= Extrait du texte =
Le public de la première a fait un juste triomphe à cette nouvelle reprise d’un Barbier de Séville qui n’a pas pris une ride depuis 2014, année de sa production au Grand Théâtre de Genève, après que l’Opéra de Paris a dû annuler toutes les représentations, sauf une, en 2020, pour cause de grève sur… la réforme des retraites !
« Péché de jeunesse » d’un Rossini voué, comme l’on sait, à une singulière longévité pour l’époque (1792-1868), sa partition, forgée en trois semaines, l’an 1816, par un compositeur alors âgé de 24 ans à peine, se cale sur l’écriture concomitante du livret par un poète – fonctionnaire de l’administration pontificale, Cesare Sterbini, d’après la pièce de l’illustre Pierre-Augustin Caron de Beaumarchais…
Enjeux plus de saison
Réviser ses classiques est toujours une gageure: la langue a vieilli ; le contexte social est totalement anachronique par rapport au nôtre ; le canevas de l’intrigue relève d’enjeux qui ne sont plus de saison : un vieux barbon qui s’est mis en tête d’épouser sa pupille pour sa dot, à l’heure de «balance –ton-porc » ? Or, coup de génie, le scénographe d’origine vénitienne Damiano Michieletto et son décorateur attitré Paolo Fantin parviennent à jeter, sur ce joyau versé depuis Mathusalem au patrimoine de l’art lyrique, une fraîcheur, une alacrité, un pétillement de tous les instants.

= Consigne =
Reprenez la critique du Barbier de Séville et rédigez sa suite à partir de la dernière phrase.

= Entrées présentées =

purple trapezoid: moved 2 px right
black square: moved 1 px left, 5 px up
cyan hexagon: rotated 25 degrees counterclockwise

...

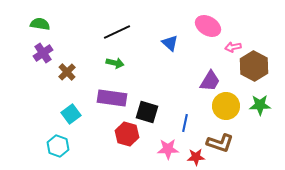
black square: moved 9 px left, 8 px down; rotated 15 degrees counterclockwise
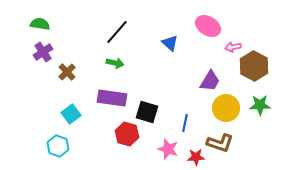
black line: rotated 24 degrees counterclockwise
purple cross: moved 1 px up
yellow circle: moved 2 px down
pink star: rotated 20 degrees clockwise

= Réponse attendue =
Pas de changement de décor entre le premier et le deuxième acte. Nous sommes à Séville, comme il se doit, mais l’action se voit transposée à l’aube du XXIème siècle. La façade d’un immeuble, sis au cœur d’un vieux quartier populaire, occupe le plateau de part en part – crépis jaune, volets verts, balcons de fer forgé : on se croirait dans un film d’Almodovar ! Le conte d’Almaviva a garé sa « caisse à savon » bleu pétante pile devant chez Rosina, dont le balcon, au premier, ouvre sur la rue. A main gauche, le « Barracuda », un « snack & bar » tenu par une plantureuse patronne et son employée. Morceau d’architecture « à l’échelle 1 », d’un réalisme absolu : tags, antennes satellites, panneau d’interdiction de stationner, poubelle, linges séchant aux fenêtres, tout y est… Autour des protagonistes, les habitants vaquent à leurs occupations.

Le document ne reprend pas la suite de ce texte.